- Assignment -
In the Auto Loader options text, what is the smallest value you can set for maxFileAge?

++++ Passage for review

These key names are reserved and you cannot overwrite their values.

Directory Listing options

The following options are relevant to directory listing mode.

Option

cloudFiles.useIncrementalListing

Preview

This feature is in Public Preview.

Type: String

Whether to use the incremental listing rather than the full listing in directory listing mode. By default, Auto Loader will make the best effort to automatically detect if a given directory is applicable for the incremental listing. You can explicitly use the incremental listing or use the full directory listing by setting it as true or false respectively.

Available in Databricks Runtime 9.1 LTS and Databricks Runtime 9.1 LTS Photon and above.

Default value: auto

Available values: auto, true, false

How to choose maxFileAge

Note

Available in Databricks Runtime 8.4 and above.

Auto Loader keeps track of discovered files in the checkpoint location using RocksDB to provide exactly-once ingestion guarantees. For high volume datasets, you can use the maxFileAge option to expire events from the checkpoint location. The minimum value that you can set for maxFileAge is "14 days". Deletes in RocksDB appear as tombstone entries, therefore you should expect the storage usage to increase as events expire before it starts to level off.

Warning

maxFileAge is provided as a cost control mechanism for high volume datasets, ingesting in the order of millions of files every hour. Tuning maxFileAge incorrectly can lead to data quality issues. Therefore, Databricks doesn’t recommend tuning this parameter unless absolutely required.

Trying to tune the maxFileAge option can lead to unprocessed files being ignored by Auto Loader or already processed files expiring and then being re-processed causing duplicate data. Here are some things to consider when choosing a maxFileAge:

  • If your stream restarts after a long time, file notification events that are pulled from the queue that are older than maxFileAge are ignored. Similarly, if you use directory listing, files that may have appeared during the down time that are older than maxFileAge are ignored.

++++++++
++++ Given data

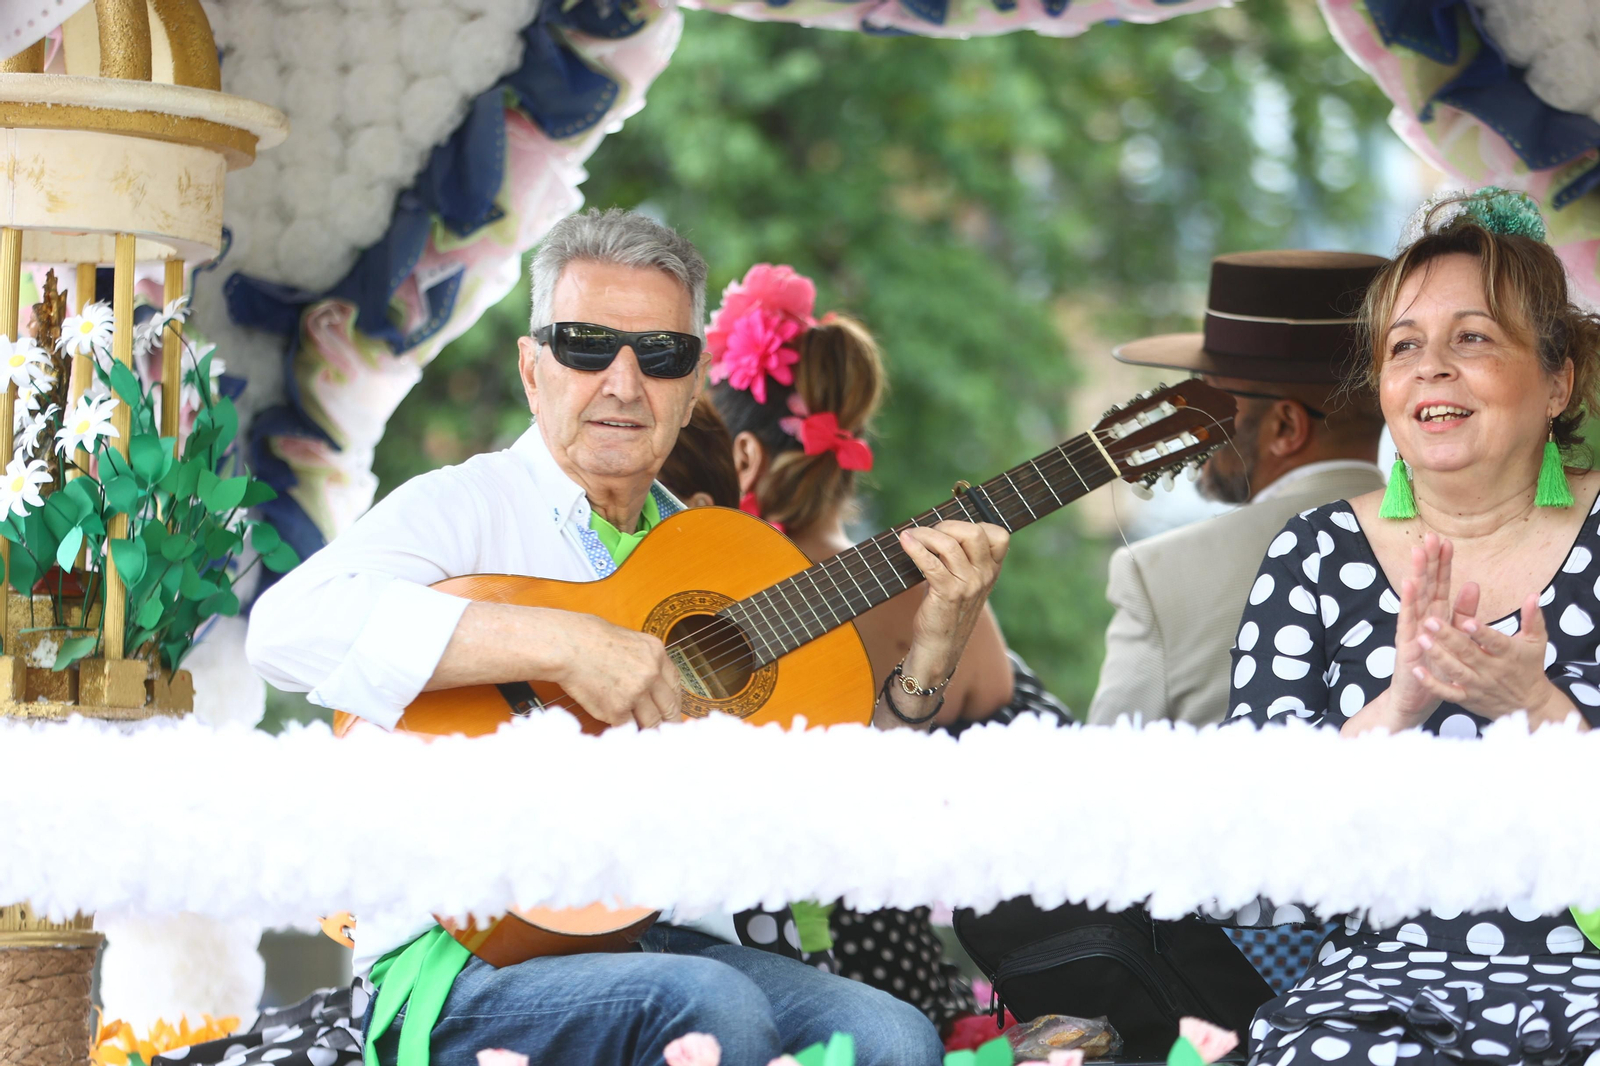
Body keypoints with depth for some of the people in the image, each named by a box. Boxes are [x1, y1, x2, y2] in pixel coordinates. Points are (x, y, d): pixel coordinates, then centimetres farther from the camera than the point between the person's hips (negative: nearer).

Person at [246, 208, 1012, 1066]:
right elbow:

++++++++
++++ Given data

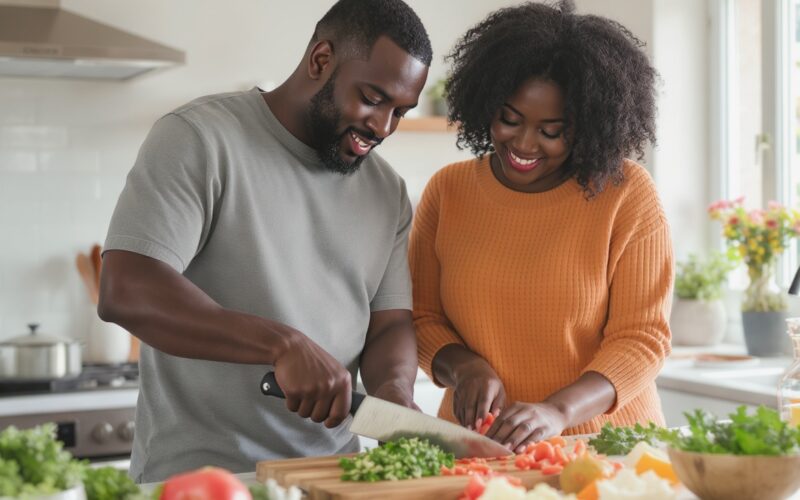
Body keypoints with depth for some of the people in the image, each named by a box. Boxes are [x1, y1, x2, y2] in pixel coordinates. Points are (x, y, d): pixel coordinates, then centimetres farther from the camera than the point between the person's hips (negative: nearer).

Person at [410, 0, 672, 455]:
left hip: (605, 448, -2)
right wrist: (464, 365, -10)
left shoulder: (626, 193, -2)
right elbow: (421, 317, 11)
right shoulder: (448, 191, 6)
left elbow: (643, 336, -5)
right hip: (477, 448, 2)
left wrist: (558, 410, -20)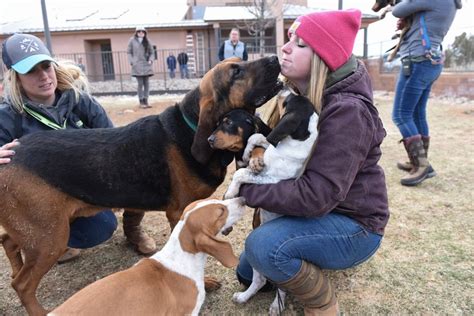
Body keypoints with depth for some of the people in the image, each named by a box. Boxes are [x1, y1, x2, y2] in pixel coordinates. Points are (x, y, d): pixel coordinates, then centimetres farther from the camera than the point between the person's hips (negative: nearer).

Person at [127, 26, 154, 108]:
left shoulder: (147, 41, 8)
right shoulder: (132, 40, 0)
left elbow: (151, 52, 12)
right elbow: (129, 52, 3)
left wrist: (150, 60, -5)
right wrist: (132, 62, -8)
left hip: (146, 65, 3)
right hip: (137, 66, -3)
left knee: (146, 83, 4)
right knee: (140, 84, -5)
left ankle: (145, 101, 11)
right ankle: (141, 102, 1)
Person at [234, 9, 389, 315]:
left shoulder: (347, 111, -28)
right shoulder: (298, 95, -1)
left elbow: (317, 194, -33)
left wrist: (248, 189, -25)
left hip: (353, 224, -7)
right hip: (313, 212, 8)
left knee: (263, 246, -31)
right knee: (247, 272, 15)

++++++++

- Answer box -
"14 days"